I’m trying to create a RAG where I put the output of OCR into weaviate then run queries against the index that produces (I think, sorry if I get any terminology wrong, feel free to correct me). I’ve put a simplified version of my code here: example.py · GitHub with unnecessary things like secret loading stripped out and everything put in one file so it’s easier to read. When I run my code, weaviate never returns any nodes from the index.as_retriever().retrieve(prompt) call, no matter how I phrase the prompt/query. Likewise the index.as_query_engine(output_cls=Invoice, response_mode="compact").query(prompt).response call returns Empty Response.
Server Setup Information
Weaviate Server Version: 1.23.7
Deployment Method: docker-compose
Multi Node? Number of Running Nodes: 1
Client Language and Version: python weaviate-client 4.6.4
Multitenancy?: no
Any additional Information
I already tried asking the llama-index help chat on their discord, but they couldn’t help: Discord
Depends what you mean by directly. I just tried using the weaviate python client directly instead of via llama index, and I couldn’t get any sign that any collection had any data in it. However I didn’t use the graphql api directly.

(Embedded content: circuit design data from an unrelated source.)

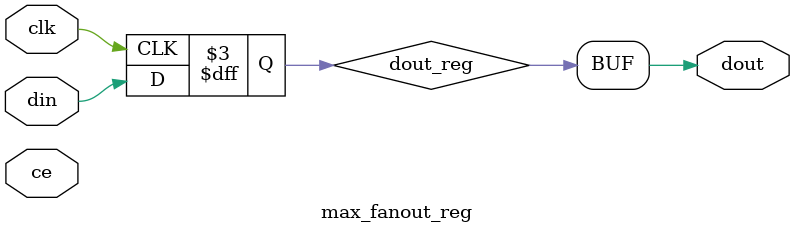
<source format=v>
module max_fanout_reg #(
    parameter MAXFANOUT = 1
    )(
    input clk,
    input ce,
    input din,
    output dout
    );

    (* max_fanout = MAXFANOUT *) reg dout_reg=0;
    
    always @(posedge clk) begin
        dout_reg <= din;
    end

    assign dout = dout_reg;

endmodule


</source>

here’s an example of what I used to check if weaviate had any data: [client.collections.get(collection).query.fetch_objects() for collection in client.collections.list_all()]
Assuming that I’m checking correctly, then weaviate only creates the collections but does not populate them when I run my above-linked code. Any idea why? I definitely pass a bunch of TextNodes to the constructor as I’ve printed them out before I do and they exist.
I updated the gist to contain an entire reproduction environment. You can just download all the files into one dir, and run docker compose up to run it.
The nodes are not being stored by weaviate, which is very strange.